▶ _What is needed_: First find the line containing "slice; position 48" in the data, then set it down exactly along with every line after it, through the last.

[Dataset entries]
+ + + +

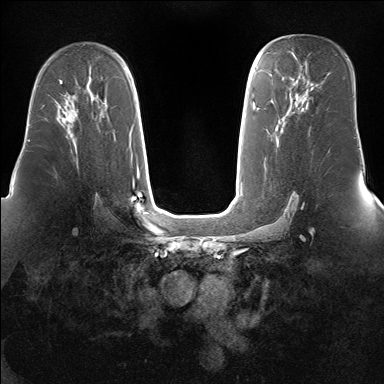
Breast MRI (dynamic contrast-enhanced), one axial slice; position 95 of 160 along the scan axis; dynamic contrast-enhanced series, time point 2 of 7 at this slice position (early post-contrast); 1.5 T; TE 1.5 ms, TR 5 ms; 384 × 384 image matrix, field of view 360 × 360 mm. Female patient.
Outlined on this slice (semi-automatically segmented with operator editing):
- enhancing-tissue mask used for the functional tumour volume (all voxels passing the contrast-enhancement thresholds inside the analysis volume; usually the tumour): bounding box <57,98,78,128> (left, top, right, bottom; pixels)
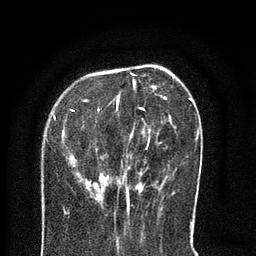
Breast MRI (dynamic contrast-enhanced), one axial slice. Position 26 of 80 along the scan axis. Cropped to one breast. Dynamic contrast-enhanced series, time point 2 of 8 at this slice position (early post-contrast). 3 T. TE 2.1 ms, TR 5 ms. 2 mm slice thickness. 256 × 256 image matrix, field of view 160 × 160 mm. Female patient.
Structures marked on this image (semi-automatic segmentation, software-assisted and operator-edited):
- enhancing-tissue mask used for the functional tumour volume (all voxels passing the contrast-enhancement thresholds inside the analysis volume; usually the tumour): box from (x=72, y=74) to (x=193, y=216) px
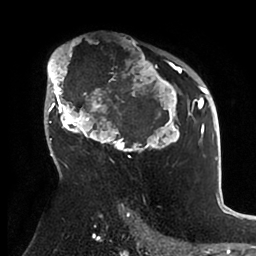
Breast MRI (dynamic contrast-enhanced), one axial slice; position 63 of 88 along the scan axis; cropped to one breast; dynamic contrast-enhanced series, time point 2 of 6 at this slice position (early post-contrast); 1.5 T; TE 1.9 ms, TR 4 ms; 256 × 256 image matrix, field of view 190 × 190 mm. Female patient.
Structures marked on this image (semi-automatically segmented with operator editing):
- enhancing-tissue mask used for the functional tumour volume (all voxels passing the contrast-enhancement thresholds inside the analysis volume; usually the tumour): bounding box (x1, y1, x2, y2) in pixels: (47, 46, 199, 166)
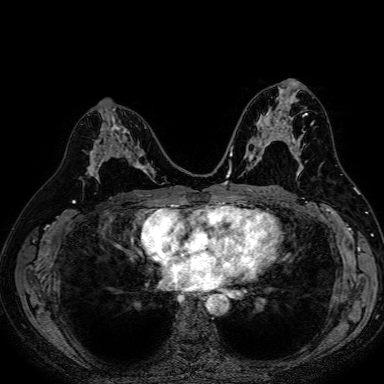
Breast MRI (dynamic contrast-enhanced), one axial slice; position 40 of 80 along the scan axis; dynamic contrast-enhanced series, time point 2 of 7 at this slice position (early post-contrast); 1.5 T; TE 2.6 ms, TR 5.2 ms; 2.5 mm slice thickness; 384 × 384 image matrix, field of view 340 × 340 mm. Female patient.
Outlined on this slice (semi-automatic segmentation, software-assisted and operator-edited):
- enhancing-tissue mask used for the functional tumour volume (all voxels passing the contrast-enhancement thresholds inside the analysis volume; usually the tumour): box from (x=87, y=122) to (x=153, y=181) px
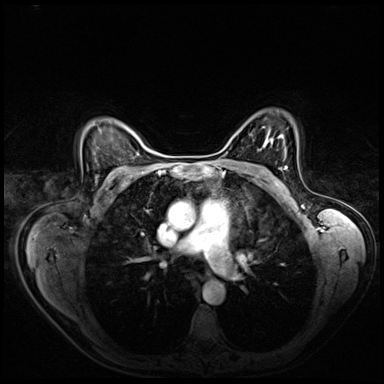
Breast MRI (dynamic contrast-enhanced), one axial slice; position 48 of 72 along the scan axis; dynamic contrast-enhanced series, time point 2 of 8 at this slice position (early post-contrast); 3 T; TE 1.4 ms, TR 4.3 ms; 2.5 mm slice thickness; 384 × 384 image matrix, field of view 360 × 360 mm. Female patient.
Outlined on this slice (semi-automatically segmented with operator editing):
- enhancing-tissue mask used for the functional tumour volume (all voxels passing the contrast-enhancement thresholds inside the analysis volume; usually the tumour): bounding box (x1, y1, x2, y2) in pixels: (280, 166, 287, 169)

+ + + +

▶ _Answer section_:
Breast MRI (dynamic contrast-enhanced), one axial slice; position 48 of 72 along the scan axis; dynamic contrast-enhanced series, time point 2 of 8 at this slice position (early post-contrast); 3 T; TE 1.4 ms, TR 4.3 ms; 2.5 mm slice thickness; 384 × 384 image matrix, field of view 360 × 360 mm. Female patient.
Outlined on this slice (semi-automatically segmented with operator editing):
- enhancing-tissue mask used for the functional tumour volume (all voxels passing the contrast-enhancement thresholds inside the analysis volume; usually the tumour): bounding box (x1, y1, x2, y2) in pixels: (280, 166, 287, 169)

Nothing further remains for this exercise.